[Data items]
☆ ☆ ☆ ☆ ☆

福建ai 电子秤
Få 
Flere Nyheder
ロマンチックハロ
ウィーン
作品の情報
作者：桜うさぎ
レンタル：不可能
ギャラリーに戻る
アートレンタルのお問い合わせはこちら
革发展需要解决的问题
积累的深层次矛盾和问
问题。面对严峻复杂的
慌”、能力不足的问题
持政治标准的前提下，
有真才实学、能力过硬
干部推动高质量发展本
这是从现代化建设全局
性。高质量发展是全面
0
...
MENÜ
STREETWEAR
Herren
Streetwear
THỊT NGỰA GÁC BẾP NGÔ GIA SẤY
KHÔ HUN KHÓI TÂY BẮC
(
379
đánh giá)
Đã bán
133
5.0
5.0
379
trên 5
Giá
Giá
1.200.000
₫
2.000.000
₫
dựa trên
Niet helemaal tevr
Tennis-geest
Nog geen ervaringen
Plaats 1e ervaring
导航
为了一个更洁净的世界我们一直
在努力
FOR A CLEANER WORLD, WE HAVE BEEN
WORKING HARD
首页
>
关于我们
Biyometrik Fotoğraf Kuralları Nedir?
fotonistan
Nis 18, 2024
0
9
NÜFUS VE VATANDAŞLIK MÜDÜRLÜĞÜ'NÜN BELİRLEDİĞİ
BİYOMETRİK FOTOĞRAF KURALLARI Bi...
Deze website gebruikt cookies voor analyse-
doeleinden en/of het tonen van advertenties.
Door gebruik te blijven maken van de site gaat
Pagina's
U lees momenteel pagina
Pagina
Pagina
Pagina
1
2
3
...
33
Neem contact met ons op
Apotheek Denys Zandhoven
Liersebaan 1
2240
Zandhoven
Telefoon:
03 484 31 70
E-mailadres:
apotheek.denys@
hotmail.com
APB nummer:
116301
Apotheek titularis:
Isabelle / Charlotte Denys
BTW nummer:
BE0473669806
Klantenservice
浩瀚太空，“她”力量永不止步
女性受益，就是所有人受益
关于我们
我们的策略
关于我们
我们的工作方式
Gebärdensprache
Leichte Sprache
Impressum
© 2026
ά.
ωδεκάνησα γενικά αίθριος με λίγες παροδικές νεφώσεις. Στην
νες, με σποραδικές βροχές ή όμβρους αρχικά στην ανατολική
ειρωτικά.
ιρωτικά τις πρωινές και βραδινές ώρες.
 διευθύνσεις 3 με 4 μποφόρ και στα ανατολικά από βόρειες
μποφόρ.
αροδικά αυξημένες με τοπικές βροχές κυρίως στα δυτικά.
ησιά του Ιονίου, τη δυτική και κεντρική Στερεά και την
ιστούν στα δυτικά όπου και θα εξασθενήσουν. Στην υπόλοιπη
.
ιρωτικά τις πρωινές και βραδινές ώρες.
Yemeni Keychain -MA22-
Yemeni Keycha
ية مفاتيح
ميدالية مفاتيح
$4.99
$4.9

☆ ☆ ☆ ☆ ☆

__What you have to do__
Write all of the records out exactly, including every line.

__Task answer__
福建ai 电子秤
Få 
Flere Nyheder
ロマンチックハロ
ウィーン
作品の情報
作者：桜うさぎ
レンタル：不可能
ギャラリーに戻る
アートレンタルのお問い合わせはこちら
革发展需要解决的问题
积累的深层次矛盾和问
问题。面对严峻复杂的
慌”、能力不足的问题
持政治标准的前提下，
有真才实学、能力过硬
干部推动高质量发展本
这是从现代化建设全局
性。高质量发展是全面
0
...
MENÜ
STREETWEAR
Herren
Streetwear
THỊT NGỰA GÁC BẾP NGÔ GIA SẤY
KHÔ HUN KHÓI TÂY BẮC
(
379
đánh giá)
Đã bán
133
5.0
5.0
379
trên 5
Giá
Giá
1.200.000
₫
2.000.000
₫
dựa trên
Niet helemaal tevr
Tennis-geest
Nog geen ervaringen
Plaats 1e ervaring
导航
为了一个更洁净的世界我们一直
在努力
FOR A CLEANER WORLD, WE HAVE BEEN
WORKING HARD
首页
>
关于我们
Biyometrik Fotoğraf Kuralları Nedir?
fotonistan
Nis 18, 2024
0
9
NÜFUS VE VATANDAŞLIK MÜDÜRLÜĞÜ'NÜN BELİRLEDİĞİ
BİYOMETRİK FOTOĞRAF KURALLARI Bi...
Deze website gebruikt cookies voor analyse-
doeleinden en/of het tonen van advertenties.
Door gebruik te blijven maken van de site gaat
Pagina's
U lees momenteel pagina
Pagina
Pagina
Pagina
1
2
3
...
33
Neem contact met ons op
Apotheek Denys Zandhoven
Liersebaan 1
2240
Zandhoven
Telefoon:
03 484 31 70
E-mailadres:
apotheek.denys@
hotmail.com
APB nummer:
116301
Apotheek titularis:
Isabelle / Charlotte Denys
BTW nummer:
BE0473669806
Klantenservice
浩瀚太空，“她”力量永不止步
女性受益，就是所有人受益
关于我们
我们的策略
关于我们
我们的工作方式
Gebärdensprache
Leichte Sprache
Impressum
© 2026
ά.
ωδεκάνησα γενικά αίθριος με λίγες παροδικές νεφώσεις. Στην
νες, με σποραδικές βροχές ή όμβρους αρχικά στην ανατολική
ειρωτικά.
ιρωτικά τις πρωινές και βραδινές ώρες.
 διευθύνσεις 3 με 4 μποφόρ και στα ανατολικά από βόρειες
μποφόρ.
αροδικά αυξημένες με τοπικές βροχές κυρίως στα δυτικά.
ησιά του Ιονίου, τη δυτική και κεντρική Στερεά και την
ιστούν στα δυτικά όπου και θα εξασθενήσουν. Στην υπόλοιπη
.
ιρωτικά τις πρωινές και βραδινές ώρες.
Yemeni Keychain -MA22-
Yemeni Keycha
ية مفاتيح
ميدالية مفاتيح
$4.99
$4.9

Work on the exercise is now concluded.